Damien Hirst Disintegration - The Crown of Life, 2006

Inspired by the surface decoration on a Victorian tea tray, Damien Hirst's Kaleidoscope series began in 2001. This particular work, the last from Hilfiger's collection to be offered in our Evening Sale, was created five years later and displays Hirst's mastery of this technique. The Crown of Life, 2006 is comprised of Hirst's most desired medium: butterflies. Appearing throughout Hirst's various bodies of work, butterflies interest him because of their exquisite beauty, which remains, even in death. Constructed in the shape of a classical church stained glass window, the butterflies lie in a very precise pattern to mimic the sun-illuminated colored glass.

Hirst's Kaleidoscope paintings are created by laying colorful butterfly wings into household paint and arranging them according to a very specific pattern, laid out and executed by Hirst.
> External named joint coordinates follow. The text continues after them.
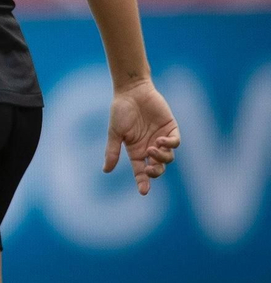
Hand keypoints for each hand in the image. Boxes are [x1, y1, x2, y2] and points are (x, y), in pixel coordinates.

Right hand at [105, 79, 180, 195]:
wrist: (132, 91)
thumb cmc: (121, 111)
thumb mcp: (115, 133)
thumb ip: (112, 151)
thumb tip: (106, 170)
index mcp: (136, 151)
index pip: (141, 171)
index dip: (143, 182)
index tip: (143, 192)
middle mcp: (150, 147)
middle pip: (158, 168)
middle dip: (155, 172)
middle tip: (150, 170)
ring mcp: (162, 138)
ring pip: (168, 157)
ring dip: (161, 158)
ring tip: (152, 149)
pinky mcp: (171, 128)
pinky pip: (175, 142)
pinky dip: (170, 144)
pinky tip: (160, 141)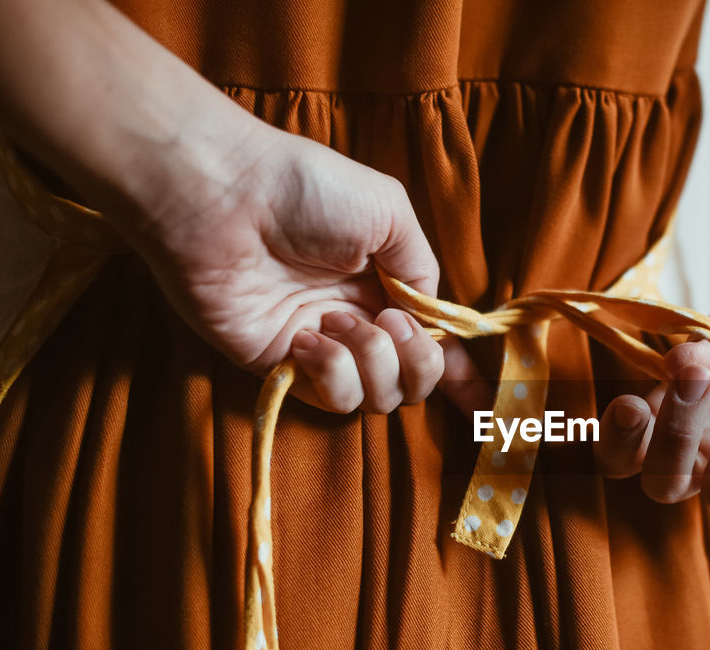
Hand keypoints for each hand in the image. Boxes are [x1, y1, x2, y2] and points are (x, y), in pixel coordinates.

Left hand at [125, 123, 444, 413]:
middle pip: (412, 381)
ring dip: (372, 360)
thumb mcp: (390, 212)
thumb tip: (428, 317)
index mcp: (384, 286)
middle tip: (391, 322)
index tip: (483, 401)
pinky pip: (331, 397)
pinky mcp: (280, 367)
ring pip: (376, 398)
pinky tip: (307, 335)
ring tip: (337, 318)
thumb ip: (421, 271)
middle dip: (418, 362)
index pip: (432, 342)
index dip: (460, 374)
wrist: (226, 197)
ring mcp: (319, 348)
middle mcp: (356, 322)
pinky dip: (332, 369)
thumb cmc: (306, 189)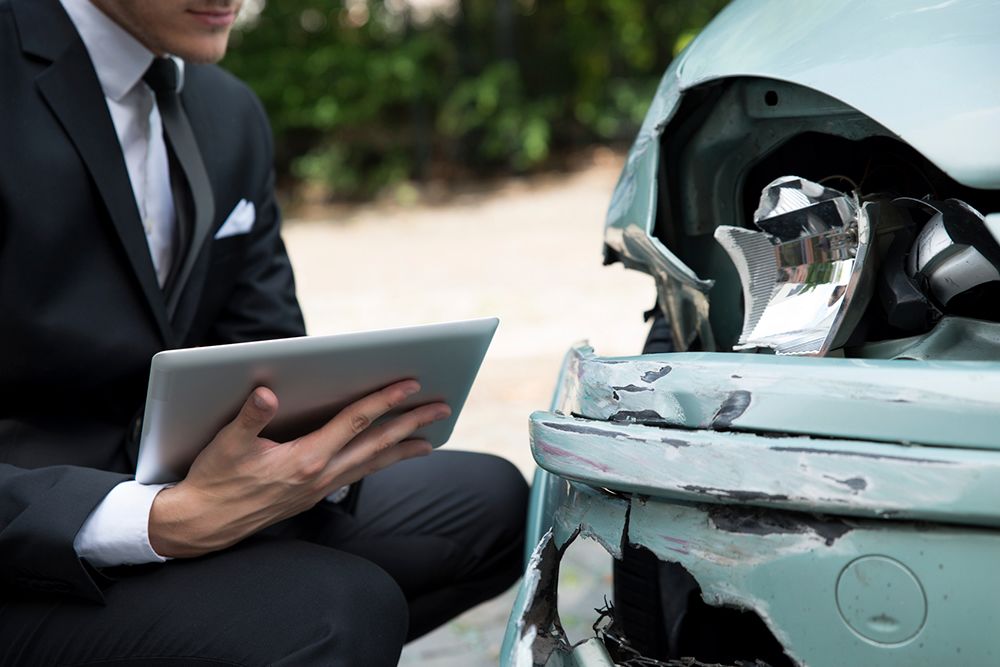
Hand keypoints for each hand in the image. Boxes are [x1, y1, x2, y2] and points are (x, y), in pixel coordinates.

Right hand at [148, 380, 448, 557]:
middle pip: (376, 444)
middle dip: (411, 424)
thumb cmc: (213, 480)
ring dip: (402, 447)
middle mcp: (321, 475)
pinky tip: (386, 457)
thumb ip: (250, 417)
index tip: (411, 385)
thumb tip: (267, 392)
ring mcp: (320, 488)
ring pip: (371, 464)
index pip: (355, 422)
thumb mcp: (226, 445)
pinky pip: (357, 475)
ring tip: (429, 438)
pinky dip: (378, 463)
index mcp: (305, 459)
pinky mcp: (314, 495)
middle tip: (441, 407)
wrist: (202, 525)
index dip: (383, 401)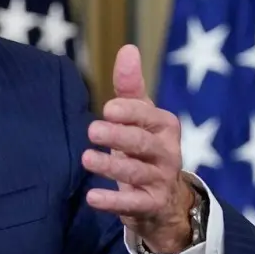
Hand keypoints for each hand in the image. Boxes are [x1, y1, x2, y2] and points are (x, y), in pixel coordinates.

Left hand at [83, 44, 195, 253]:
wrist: (166, 198)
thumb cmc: (146, 148)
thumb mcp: (142, 117)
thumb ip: (131, 87)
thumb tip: (128, 48)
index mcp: (165, 127)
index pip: (149, 116)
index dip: (130, 112)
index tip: (108, 109)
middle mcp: (167, 153)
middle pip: (143, 143)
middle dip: (119, 136)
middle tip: (92, 130)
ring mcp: (160, 180)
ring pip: (136, 172)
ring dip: (112, 166)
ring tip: (87, 158)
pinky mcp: (150, 205)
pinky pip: (132, 203)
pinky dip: (113, 201)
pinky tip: (93, 197)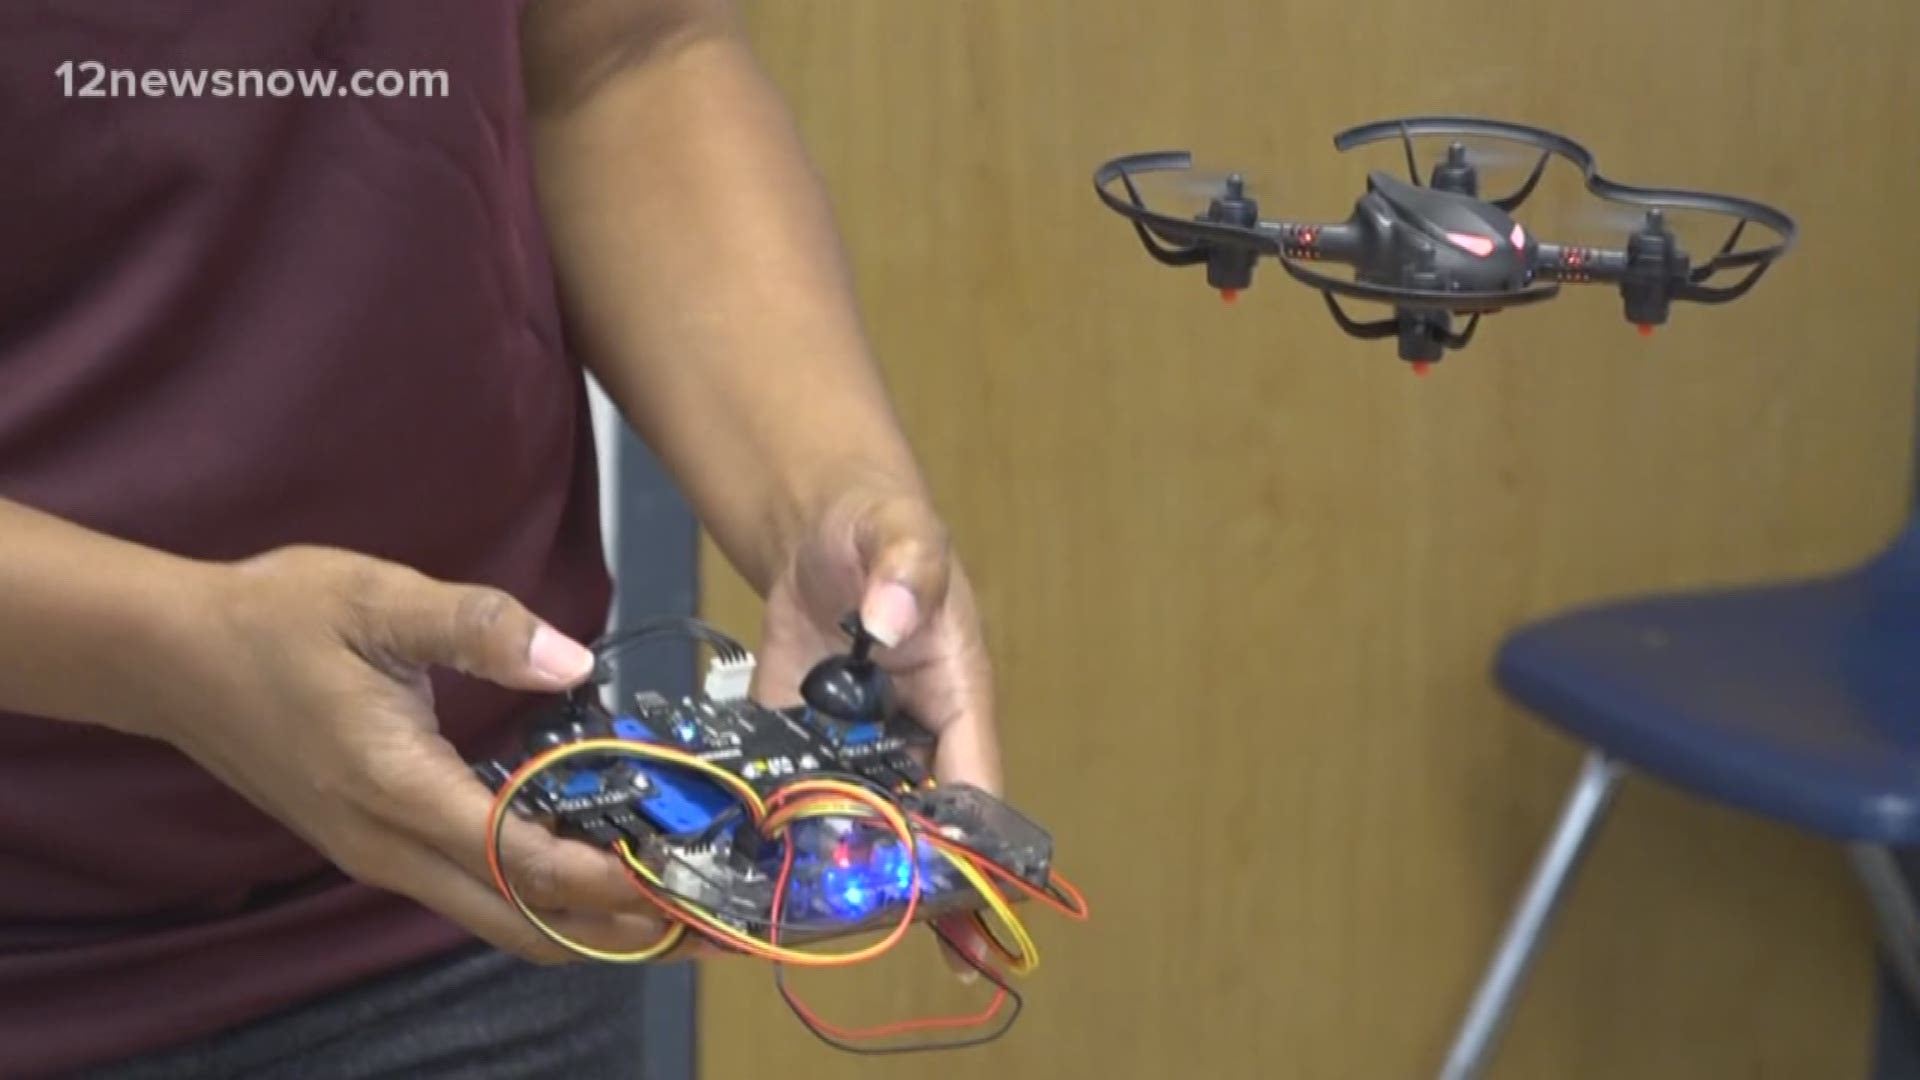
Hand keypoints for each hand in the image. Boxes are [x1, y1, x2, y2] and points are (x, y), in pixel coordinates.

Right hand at [154, 545, 674, 963]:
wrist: (172, 657)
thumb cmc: (273, 621)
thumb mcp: (377, 596)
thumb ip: (478, 625)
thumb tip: (569, 656)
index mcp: (397, 788)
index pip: (523, 860)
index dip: (609, 878)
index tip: (683, 878)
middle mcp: (391, 846)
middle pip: (522, 923)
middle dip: (617, 928)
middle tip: (703, 919)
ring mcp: (380, 857)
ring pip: (500, 921)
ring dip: (585, 924)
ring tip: (669, 906)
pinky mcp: (378, 847)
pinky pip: (474, 896)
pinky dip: (542, 900)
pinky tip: (593, 870)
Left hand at [752, 480, 1000, 976]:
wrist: (815, 526)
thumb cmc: (877, 527)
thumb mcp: (898, 533)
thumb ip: (903, 570)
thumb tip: (892, 616)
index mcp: (957, 697)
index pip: (978, 783)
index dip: (982, 846)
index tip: (977, 902)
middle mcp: (914, 737)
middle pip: (930, 828)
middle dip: (931, 889)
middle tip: (933, 953)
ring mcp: (857, 746)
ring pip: (866, 828)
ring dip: (858, 876)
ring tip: (844, 934)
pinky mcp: (802, 746)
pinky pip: (801, 802)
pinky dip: (791, 841)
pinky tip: (770, 884)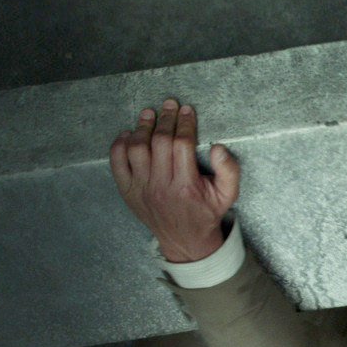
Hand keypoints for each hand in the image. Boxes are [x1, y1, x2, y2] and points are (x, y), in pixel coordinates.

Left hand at [109, 98, 239, 262]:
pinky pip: (117, 163)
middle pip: (159, 142)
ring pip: (137, 148)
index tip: (187, 111)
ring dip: (142, 127)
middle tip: (170, 105)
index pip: (182, 144)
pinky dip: (119, 145)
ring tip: (149, 114)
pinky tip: (128, 134)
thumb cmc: (206, 213)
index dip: (185, 123)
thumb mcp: (228, 195)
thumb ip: (229, 171)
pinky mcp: (128, 191)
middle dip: (166, 118)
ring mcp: (141, 189)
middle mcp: (160, 186)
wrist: (185, 241)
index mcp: (186, 186)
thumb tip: (218, 147)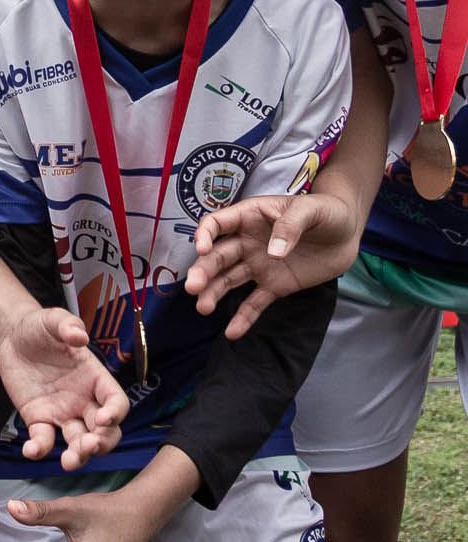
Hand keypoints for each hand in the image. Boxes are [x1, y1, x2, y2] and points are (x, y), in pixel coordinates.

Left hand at [0, 307, 124, 467]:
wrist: (12, 336)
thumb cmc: (39, 327)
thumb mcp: (52, 319)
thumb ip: (67, 325)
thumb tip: (80, 336)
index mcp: (95, 378)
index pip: (116, 402)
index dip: (115, 413)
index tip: (103, 418)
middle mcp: (83, 400)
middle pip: (104, 431)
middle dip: (101, 443)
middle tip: (88, 446)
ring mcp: (62, 413)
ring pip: (78, 442)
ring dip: (78, 455)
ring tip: (69, 462)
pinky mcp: (39, 419)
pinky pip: (44, 440)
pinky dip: (40, 449)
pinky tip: (32, 450)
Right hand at [186, 192, 360, 337]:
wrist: (349, 234)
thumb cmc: (327, 211)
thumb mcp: (310, 209)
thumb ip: (290, 226)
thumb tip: (272, 254)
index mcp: (251, 217)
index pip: (217, 223)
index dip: (205, 234)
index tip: (203, 248)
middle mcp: (248, 242)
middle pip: (218, 256)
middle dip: (203, 271)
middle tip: (193, 287)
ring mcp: (259, 265)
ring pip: (229, 280)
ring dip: (213, 293)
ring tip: (203, 308)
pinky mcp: (275, 286)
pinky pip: (255, 303)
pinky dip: (243, 318)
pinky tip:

While the complete series is inspired by the religious iconography of stained glass, some of the pieces even reference specific, existing windows in churches throughout London. The work's spiritual nature is conveyed not only through its title, which refers directly to a line in the Bible, James 1:12, but also the symbolism of the butterfly.

This promise of life and resurrection is illustrated in the physical life of a butterfly. In antiquity, the image of the butterfly emerging form the chrysalis stood for the soul leaving the body at death. In Christian art the butterfly is a symbol of the resurrected human soul. The life-cycle of the caterpillar, chrysalis and butterfly symbolizes life, death and resurrection. As Hirst himself explains, "The death of an insect...still has this really optimistic beauty."

The Crown of Life, 2006 beautifully conveys Hirst's obsession with color and light and the dichotomy of life and death, elegance and obscenity, immortality and extinction.